| TEXTO EM ESTUDO |
□ □ □ □ □ □ □
Em tempos em que a opinião se torna a estrutura principal do pensamento dominante, qualquer um fica à vontade para afirmar qualquer bobagem sobre assuntos que desconhece.

“A educação é, também, onde decidimos se amamos nossas crianças o bastante para não expulsá-las de nosso mundo e abandoná-las aos seus próprios recursos, e tampouco arrancar de suas mãos a oportunidade de empreender alguma coisa nova e imprevista para nós, preparando-as em vez disso com antecedência para a tarefa de renovar um mundo em comum”
(Hannah Arendt, “A crise na educação”)

1.

Em diálogo com uma carta de professores e críticos literários contra o critério de seleção de obras literárias do vestibular da Universidade de São Paulo, Maria Arminda do Nascimento Arruda, Aluísio Cotrim Segurado e Gustavo F. de Campos Monaco, membros do conselho curador da Fuvest, publicaram num jornal impresso o artigo “A Fuvest e a marginalidade das escritoras”. De lá para cá, a pobreza de seus argumentos – bem detalhada por Paulo Franchetti em texto divulgado no site A Terra é Redonda – abriu a porteira para outros artigos que lhe seguiram, tão carentes quanto de reflexão sobre o assunto.

Os três burocratas da USP rejeitaram a compreensão de que seu critério de escolha das obras exigidas no vestibular de 2026 a 2029 enfraqueceu o lugar da literatura. Contra essa crítica, alegaram que outras questões da prova recorrem a livros ficcionais que não são obrigatórios. Essa declaração ignora o papel formativo da literatura, o funcionamento de seu ensino em sala de aula, reafirmando o caráter instrumental que lhe destinam.

A resolução de uma questão de história envolvendo algum trecho de uma narrativa de Clarice Lispector, por exemplo, prescinde do conhecimento da obra na qual ele se insere e do conjunto da produção da escritora. O vestibulando prende-se somente ao excerto escolhido. Nenhum professor ministrará aulas sobre diferentes obras, movido somente pela possibilidade de que elas estarão, quem sabe, presentes como ilustração em alguma questão da prova. A tendência entre os jovens de lerem apenas o que é obrigatório converge para os métodos de preparação para o vestibular, baseados numa pedagogia instrumental.

A composição do material didático do ensino médio continuará demandando principalmente a leitura da lista de livros obrigatórios. Além disso, despertar o gosto pelas artes não se faz só por imposição, mas por meio de um trabalho pedagógico organizado por docentes bem preparados e remunerados, e tempo disponível para a preparação das aulas, longe das apostilas voltadas para o vestibular. Infelizmente, o sistema de ensino brasileiro está longe disso, principalmente onde é mais necessário, nas escolas públicas.

Os membros do conselho da Fuvest asseguram em seu texto que, ao elegerem um critério extraliterário de seleção dos livros, seu compromisso foi induzir o ensino médio a absorver “pesquisas mais avançadas”. Se assim foi, arrombaram uma porta aberta, já que, independentemente dessa ação e antes dela, a pesquisa seja de obras consagradas, ou daquelas de caráter feminista, antirracista, LGBTQIAPN+ e indígena já estava presente nas universidades públicas e nas aulas do ensino médio.
□ □ □ □ □ □ □
| ENUNCIADO |
Passe para o inglês esta frase do texto sobre o vestibular da Fuvest: "Contra essa crítica, alegaram que outras questões da prova recorrem a livros ficcionais que não são obrigatórios."
□ □ □ □ □ □ □
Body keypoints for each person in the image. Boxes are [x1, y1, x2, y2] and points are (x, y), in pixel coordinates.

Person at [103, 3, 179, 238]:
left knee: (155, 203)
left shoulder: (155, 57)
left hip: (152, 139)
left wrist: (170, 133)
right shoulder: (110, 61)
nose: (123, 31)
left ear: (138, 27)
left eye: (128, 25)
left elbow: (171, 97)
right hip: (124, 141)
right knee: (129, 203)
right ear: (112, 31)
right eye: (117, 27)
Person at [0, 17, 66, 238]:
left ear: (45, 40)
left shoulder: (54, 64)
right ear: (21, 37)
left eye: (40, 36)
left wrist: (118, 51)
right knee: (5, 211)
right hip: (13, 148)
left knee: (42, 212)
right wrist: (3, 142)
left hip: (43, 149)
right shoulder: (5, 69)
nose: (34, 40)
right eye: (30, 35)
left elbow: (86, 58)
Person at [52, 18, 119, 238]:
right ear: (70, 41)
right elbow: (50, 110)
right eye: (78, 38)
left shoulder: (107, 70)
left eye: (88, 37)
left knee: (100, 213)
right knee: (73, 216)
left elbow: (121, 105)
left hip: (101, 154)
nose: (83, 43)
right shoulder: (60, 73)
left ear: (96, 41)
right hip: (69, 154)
□ □ □ □ □ □ □
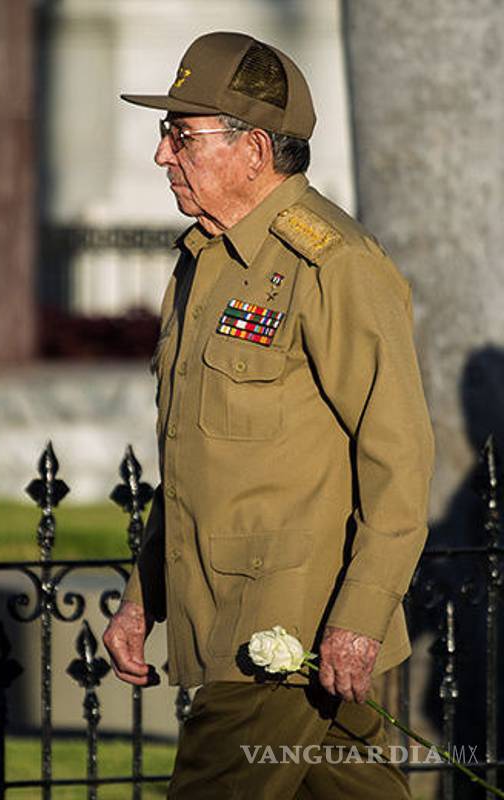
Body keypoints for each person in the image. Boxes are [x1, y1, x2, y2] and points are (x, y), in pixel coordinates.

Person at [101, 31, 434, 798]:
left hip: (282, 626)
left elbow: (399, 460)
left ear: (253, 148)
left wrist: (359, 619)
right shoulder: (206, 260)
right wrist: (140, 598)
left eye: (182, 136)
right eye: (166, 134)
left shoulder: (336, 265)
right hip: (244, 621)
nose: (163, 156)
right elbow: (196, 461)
□ □ □ □ □ □ □
| RESOLUÇÃO |
Against this criticism, they argued that other questions on the exam draw on works of fiction that are not required.